The CDC recommends yearly flu vaccines for most people ages 6 months and up. Children under 2 are at greater risk of having complications from the flu than older kids and adults. Children should get the vaccine by October of each year. Flu season is usually between November and May, with its peak in February.

The benefits of flu vaccine for children don't last as long as those of other vaccines. That's because the flu virus is always changing. Each year, the flu is a little different, so a new vaccine has to be prepared.

The first time your child younger than 9 gets a flu vaccine, he or she will need two doses, separated by at least a month. A child usually receives the vaccine in the leg or arm.

Flu vaccines are especially important for kids with certain diseases or conditions. These children may be at greater risk of serious complications related to the flu. It's especially important that children with any of the following conditions or treatments get the flu vaccine.

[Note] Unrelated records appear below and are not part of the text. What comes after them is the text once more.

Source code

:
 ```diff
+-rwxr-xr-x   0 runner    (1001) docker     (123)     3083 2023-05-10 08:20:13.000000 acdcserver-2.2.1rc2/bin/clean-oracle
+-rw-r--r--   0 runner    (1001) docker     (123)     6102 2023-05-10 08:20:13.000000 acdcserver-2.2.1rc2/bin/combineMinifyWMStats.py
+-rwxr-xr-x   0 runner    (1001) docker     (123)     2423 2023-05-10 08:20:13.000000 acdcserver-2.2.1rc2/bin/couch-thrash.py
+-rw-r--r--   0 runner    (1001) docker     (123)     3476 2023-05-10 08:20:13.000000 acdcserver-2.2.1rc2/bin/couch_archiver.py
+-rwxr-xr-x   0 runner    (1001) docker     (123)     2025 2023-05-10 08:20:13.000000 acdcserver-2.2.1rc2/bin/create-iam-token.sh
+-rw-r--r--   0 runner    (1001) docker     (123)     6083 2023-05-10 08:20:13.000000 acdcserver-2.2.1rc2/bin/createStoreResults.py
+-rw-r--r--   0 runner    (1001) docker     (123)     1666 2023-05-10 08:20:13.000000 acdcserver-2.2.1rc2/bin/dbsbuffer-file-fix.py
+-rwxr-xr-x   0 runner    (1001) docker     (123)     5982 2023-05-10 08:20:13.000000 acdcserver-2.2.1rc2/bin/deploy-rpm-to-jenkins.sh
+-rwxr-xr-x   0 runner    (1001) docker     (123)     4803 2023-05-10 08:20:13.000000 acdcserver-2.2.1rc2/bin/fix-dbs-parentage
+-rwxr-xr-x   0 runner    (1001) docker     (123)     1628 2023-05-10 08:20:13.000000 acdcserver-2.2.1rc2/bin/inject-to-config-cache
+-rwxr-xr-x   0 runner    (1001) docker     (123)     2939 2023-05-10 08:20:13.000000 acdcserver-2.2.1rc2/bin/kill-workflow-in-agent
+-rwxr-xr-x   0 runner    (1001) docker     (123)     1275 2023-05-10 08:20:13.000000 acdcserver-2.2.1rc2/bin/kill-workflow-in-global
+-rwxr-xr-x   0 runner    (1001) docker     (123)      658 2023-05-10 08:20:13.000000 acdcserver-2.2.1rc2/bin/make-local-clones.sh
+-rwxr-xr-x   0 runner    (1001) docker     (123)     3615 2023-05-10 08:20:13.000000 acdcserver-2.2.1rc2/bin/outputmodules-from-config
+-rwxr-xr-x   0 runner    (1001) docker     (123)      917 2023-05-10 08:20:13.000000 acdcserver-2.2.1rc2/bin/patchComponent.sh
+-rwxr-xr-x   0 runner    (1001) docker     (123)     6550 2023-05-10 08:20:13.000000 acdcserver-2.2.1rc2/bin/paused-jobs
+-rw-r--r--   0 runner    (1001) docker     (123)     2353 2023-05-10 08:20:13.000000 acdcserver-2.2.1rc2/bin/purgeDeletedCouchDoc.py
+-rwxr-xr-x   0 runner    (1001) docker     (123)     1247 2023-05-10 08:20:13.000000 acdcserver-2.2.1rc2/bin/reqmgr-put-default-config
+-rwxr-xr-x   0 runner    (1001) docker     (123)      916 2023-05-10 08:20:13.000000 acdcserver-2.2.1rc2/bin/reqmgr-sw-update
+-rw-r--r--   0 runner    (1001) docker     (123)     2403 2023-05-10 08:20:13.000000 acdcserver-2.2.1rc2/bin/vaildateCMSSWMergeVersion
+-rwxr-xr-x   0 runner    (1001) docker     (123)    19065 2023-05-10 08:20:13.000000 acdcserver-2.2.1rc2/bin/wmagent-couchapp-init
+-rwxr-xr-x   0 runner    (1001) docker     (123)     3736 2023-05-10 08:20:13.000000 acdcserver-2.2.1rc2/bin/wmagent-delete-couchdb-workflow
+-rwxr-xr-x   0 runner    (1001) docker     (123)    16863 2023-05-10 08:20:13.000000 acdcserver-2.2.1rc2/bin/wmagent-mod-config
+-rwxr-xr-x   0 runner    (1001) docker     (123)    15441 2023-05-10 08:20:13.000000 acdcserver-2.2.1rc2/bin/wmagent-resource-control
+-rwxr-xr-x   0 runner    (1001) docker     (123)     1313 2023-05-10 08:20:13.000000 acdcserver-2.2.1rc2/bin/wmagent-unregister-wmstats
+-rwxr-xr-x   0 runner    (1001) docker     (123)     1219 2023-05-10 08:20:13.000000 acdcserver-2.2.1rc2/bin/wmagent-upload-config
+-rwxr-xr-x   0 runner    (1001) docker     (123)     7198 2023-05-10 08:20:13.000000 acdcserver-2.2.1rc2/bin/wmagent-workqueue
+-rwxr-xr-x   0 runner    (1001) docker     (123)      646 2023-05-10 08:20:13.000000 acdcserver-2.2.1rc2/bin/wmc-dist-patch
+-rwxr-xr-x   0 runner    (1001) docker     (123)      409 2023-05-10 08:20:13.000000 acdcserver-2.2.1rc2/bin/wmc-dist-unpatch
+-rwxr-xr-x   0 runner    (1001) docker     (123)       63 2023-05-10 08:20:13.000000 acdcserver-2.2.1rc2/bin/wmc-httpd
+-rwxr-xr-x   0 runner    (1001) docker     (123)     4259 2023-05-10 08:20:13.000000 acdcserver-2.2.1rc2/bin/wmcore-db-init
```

  • Heart, lung, or kidney disease
  • Asthma
  • Diabetes or other metabolic disorders
  • Sickle cell anemia
  • HIV or other conditions that weaken the immune system
  • Treatment with cancer drugs or steroids
  • Long-term aspirin treatment, which when combined with the flu raises the risk of Reye's syndrome, a rare but serious illness in children

 

Side Effects of Flu Vaccines for Children

The side effects from flu vaccines for children are mild. They include:

  • Redness or soreness at the site of the injection
  • Low-grade fever
  • Aches

Remember that flu vaccines for children cannot give your child the flu. More serious side effects are very rare.

Allergic reactions are a risk with any medicine. Signs of allergic reaction to a flu vaccine include:

  • Trouble breathing
  • Hives
  • Paleness
  • Weakness
  • Fast heartbeat
  • Dizziness

If you see any of these signs, get emergency help.

Flu vaccines for children may not be safe for everyone. Your pediatrician may not want to vaccinate your child if he or she:

  • Has had severe allergic reactions to past flu vaccines
  • Has ever had Guillain-Barré Syndrome, an immune system disorder
  • Is currently sick 

It's long been advised that people with allergies to eggs should not get the flu shot. However, the American College of Allergy, Asthma and Immunology says the vaccine contains such a low amount of egg protein that it's unlikely to cause an allergic reaction in those with an egg allergy. If you have a severe egg allergy (anaphylaxis), talk to your doctor before getting the flu vaccine. Also, flu vaccines not made with the use of eggs are available.